• [DIRECTIONS FOR THIS TASK] Lines containing the word "worn": say how many there are in the listing, with only the number as the answer.

• [RECORDS TO PROCESS]

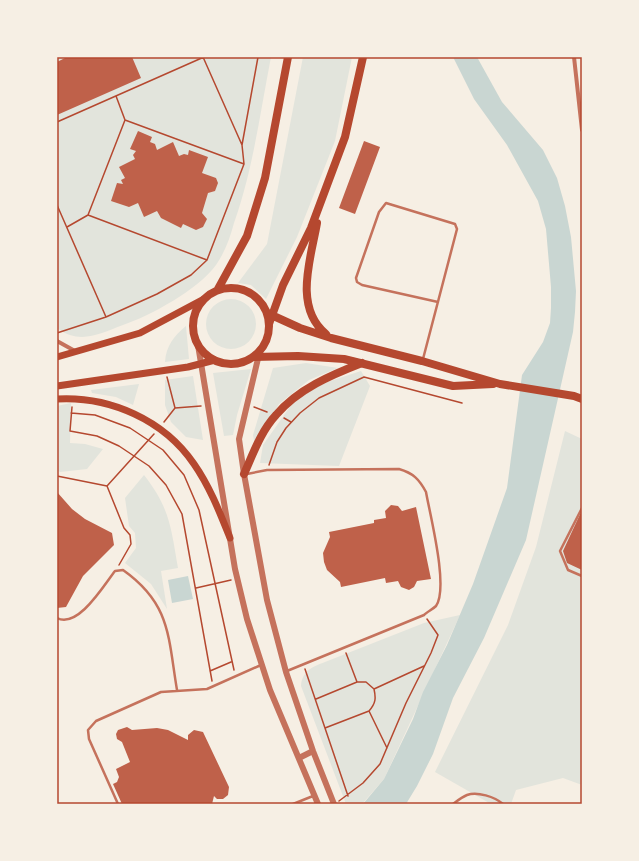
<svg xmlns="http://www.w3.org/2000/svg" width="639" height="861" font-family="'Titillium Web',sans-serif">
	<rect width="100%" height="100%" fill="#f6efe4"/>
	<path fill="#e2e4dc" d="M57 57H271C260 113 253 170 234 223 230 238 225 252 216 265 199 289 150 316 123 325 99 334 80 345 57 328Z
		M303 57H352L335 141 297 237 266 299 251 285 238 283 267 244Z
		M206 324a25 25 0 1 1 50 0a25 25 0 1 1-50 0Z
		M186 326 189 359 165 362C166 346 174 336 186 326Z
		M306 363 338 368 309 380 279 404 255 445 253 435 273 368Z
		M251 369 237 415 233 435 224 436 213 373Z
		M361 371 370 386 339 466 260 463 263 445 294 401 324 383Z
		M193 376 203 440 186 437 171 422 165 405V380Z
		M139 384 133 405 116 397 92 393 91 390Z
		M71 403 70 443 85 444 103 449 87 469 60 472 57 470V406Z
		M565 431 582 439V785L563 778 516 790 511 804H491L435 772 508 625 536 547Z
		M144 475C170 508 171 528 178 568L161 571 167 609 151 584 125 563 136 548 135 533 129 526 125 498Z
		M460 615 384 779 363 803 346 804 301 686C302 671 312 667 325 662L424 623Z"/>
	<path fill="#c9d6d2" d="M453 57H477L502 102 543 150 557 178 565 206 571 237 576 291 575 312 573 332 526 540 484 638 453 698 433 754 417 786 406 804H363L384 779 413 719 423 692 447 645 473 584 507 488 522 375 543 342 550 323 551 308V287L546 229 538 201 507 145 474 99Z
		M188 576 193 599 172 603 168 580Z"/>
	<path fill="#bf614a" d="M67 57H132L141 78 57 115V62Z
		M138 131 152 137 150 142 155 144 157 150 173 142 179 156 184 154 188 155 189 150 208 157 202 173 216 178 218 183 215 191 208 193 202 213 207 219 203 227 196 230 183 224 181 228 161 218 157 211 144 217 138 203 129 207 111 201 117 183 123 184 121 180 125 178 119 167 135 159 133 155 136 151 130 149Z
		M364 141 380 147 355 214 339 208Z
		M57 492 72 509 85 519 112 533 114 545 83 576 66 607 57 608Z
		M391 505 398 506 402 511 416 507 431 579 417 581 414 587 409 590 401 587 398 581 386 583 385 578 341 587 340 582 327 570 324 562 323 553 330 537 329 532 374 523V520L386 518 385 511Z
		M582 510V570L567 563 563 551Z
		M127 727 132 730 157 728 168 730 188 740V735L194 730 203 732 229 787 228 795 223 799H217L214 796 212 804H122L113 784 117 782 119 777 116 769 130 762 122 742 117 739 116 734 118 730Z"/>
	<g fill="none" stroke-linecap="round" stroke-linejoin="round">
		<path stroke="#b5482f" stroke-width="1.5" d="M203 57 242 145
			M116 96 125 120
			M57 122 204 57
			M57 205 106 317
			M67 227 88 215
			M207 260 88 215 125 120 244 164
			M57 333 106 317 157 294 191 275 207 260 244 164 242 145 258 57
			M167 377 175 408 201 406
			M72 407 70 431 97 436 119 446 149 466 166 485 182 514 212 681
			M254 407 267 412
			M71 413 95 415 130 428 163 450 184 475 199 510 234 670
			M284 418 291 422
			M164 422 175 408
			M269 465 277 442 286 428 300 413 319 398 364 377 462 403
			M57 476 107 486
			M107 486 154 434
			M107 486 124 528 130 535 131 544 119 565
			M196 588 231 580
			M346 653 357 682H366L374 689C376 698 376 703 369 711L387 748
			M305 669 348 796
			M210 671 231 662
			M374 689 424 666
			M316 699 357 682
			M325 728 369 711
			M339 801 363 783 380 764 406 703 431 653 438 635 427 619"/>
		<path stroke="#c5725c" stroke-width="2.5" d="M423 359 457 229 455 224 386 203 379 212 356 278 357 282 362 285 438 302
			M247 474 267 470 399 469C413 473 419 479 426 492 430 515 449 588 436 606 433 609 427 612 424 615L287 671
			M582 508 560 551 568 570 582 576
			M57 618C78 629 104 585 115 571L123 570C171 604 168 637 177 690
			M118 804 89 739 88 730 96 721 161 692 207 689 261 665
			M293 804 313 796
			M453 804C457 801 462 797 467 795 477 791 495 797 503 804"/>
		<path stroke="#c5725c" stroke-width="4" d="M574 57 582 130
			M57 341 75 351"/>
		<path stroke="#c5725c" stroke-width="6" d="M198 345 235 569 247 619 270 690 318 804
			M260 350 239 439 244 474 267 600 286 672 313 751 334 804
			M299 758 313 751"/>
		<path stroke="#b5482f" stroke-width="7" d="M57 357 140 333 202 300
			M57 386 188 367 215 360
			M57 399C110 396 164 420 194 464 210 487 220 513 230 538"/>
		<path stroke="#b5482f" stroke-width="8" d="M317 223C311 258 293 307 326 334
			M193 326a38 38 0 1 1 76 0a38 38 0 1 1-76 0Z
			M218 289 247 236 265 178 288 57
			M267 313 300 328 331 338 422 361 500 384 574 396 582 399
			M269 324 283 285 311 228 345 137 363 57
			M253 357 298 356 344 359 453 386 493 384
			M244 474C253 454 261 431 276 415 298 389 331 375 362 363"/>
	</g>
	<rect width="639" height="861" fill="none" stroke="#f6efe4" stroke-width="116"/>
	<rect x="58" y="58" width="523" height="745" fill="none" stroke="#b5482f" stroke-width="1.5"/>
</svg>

* * *

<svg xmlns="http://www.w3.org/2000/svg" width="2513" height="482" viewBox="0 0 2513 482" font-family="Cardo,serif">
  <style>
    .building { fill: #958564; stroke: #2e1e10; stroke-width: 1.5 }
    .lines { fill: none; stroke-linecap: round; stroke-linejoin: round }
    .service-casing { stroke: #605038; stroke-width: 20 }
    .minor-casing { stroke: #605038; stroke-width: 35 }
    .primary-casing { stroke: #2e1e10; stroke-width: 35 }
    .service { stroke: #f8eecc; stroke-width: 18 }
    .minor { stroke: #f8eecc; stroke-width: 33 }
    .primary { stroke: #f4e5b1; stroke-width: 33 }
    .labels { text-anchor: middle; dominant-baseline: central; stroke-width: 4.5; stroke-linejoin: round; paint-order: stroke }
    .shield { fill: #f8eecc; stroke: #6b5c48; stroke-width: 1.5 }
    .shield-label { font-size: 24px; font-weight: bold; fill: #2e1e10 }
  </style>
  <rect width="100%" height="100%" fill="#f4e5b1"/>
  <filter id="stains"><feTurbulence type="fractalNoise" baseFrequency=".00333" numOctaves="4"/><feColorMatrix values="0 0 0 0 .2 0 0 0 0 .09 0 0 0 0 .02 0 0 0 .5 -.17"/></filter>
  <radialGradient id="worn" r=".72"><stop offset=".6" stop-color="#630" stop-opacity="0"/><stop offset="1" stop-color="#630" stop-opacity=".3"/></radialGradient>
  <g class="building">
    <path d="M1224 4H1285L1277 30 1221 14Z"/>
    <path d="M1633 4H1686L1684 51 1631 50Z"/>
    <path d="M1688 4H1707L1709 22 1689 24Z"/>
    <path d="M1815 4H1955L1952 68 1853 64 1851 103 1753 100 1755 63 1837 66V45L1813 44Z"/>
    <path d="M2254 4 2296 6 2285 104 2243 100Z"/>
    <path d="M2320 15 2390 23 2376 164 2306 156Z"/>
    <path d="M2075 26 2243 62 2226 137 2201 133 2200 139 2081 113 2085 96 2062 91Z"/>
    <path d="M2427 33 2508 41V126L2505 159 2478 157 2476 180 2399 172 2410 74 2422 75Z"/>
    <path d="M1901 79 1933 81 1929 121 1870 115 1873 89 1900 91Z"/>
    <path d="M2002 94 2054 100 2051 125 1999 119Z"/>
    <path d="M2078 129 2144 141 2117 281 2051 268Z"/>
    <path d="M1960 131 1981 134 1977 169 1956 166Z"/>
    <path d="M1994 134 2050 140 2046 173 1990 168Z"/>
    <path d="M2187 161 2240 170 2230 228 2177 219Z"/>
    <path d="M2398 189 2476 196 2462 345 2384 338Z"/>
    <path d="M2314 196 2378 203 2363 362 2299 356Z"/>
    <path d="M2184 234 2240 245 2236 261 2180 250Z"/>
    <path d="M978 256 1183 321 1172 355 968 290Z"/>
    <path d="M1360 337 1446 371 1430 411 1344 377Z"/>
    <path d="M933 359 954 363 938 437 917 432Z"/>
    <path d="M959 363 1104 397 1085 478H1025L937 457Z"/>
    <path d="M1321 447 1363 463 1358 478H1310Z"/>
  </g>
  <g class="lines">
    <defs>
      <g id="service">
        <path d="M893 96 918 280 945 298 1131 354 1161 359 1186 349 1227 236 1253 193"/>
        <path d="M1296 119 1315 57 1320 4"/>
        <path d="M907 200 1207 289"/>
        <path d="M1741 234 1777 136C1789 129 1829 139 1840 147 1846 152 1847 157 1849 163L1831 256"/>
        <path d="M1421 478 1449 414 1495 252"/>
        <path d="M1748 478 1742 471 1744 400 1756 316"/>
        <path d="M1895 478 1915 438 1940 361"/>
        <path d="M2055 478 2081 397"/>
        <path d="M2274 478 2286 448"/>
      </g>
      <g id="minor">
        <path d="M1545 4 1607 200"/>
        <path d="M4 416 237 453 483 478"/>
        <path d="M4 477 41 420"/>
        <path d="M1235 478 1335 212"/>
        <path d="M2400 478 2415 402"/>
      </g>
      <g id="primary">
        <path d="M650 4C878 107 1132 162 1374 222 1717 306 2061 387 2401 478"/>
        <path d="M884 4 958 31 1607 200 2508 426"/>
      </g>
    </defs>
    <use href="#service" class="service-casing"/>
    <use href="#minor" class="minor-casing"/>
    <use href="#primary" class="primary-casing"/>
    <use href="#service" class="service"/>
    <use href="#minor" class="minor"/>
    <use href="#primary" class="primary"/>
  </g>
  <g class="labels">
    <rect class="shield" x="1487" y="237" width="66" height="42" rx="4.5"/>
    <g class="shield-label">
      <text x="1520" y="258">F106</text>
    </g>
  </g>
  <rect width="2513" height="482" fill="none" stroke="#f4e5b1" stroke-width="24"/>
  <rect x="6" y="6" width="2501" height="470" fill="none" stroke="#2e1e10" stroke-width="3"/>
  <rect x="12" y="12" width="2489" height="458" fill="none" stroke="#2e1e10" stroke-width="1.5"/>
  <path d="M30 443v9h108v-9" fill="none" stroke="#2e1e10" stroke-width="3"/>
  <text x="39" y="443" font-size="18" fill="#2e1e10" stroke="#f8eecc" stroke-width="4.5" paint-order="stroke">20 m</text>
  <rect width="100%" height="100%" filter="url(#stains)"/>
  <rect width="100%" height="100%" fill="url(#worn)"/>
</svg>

• [COMPLETED TASK] 2